If you want to win my affection, don't bring me flowers. And before the horticulturists get up in arms, I have nothing against flowers, per se. Flowers are nice. They're pretty and they generally have a pleasant scent. But the thing is, I don't have a vase. So they end up sitting in one of those cheap plastic cups that you get when you order a large soda at the movie theater-mine advertises the last Batman movie that came out. Plus, the cat usually ends up eating them anyway.

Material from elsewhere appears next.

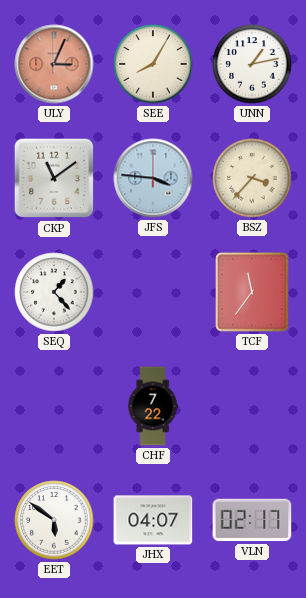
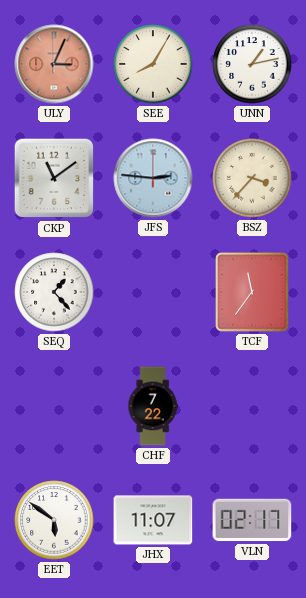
JFS: 3:46 -> 2:46
JHX: 04:07 -> 11:07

And don't bring me trinkets or tokens. I don't mean to sound ungrateful; I'm sure that whatever you've purchased was intended to be a sweet gesture. And while I'll thank you for the gift, I probably don't really want it. I have plenty of junk already. And, really, how many sad-eyed stuffed animals holding signs proclaiming your love does a girl need?
Nope. If you want to win my my affection, bring me baseball. Bring me the summer sun. Bring me Don Orsillo and Jerry Remy, Tom Caron and Dennis Eckersley. Bring me pretzels and beer. Bring me 7:05 starts and west coast road trips that make it nearly impossible to get to work on time the next morning by the time they're over. Bring me well-fought games and blow-outs--with the good guys winning, of course. Bring me overly generous strike zones and close plays at the plate. Bring me spectacular catches and towering home runs. Bring me jubilation and frustration; disappointment and disbelief.
Or chocolate-as long as it's not filled with coconut. Coconut is poison.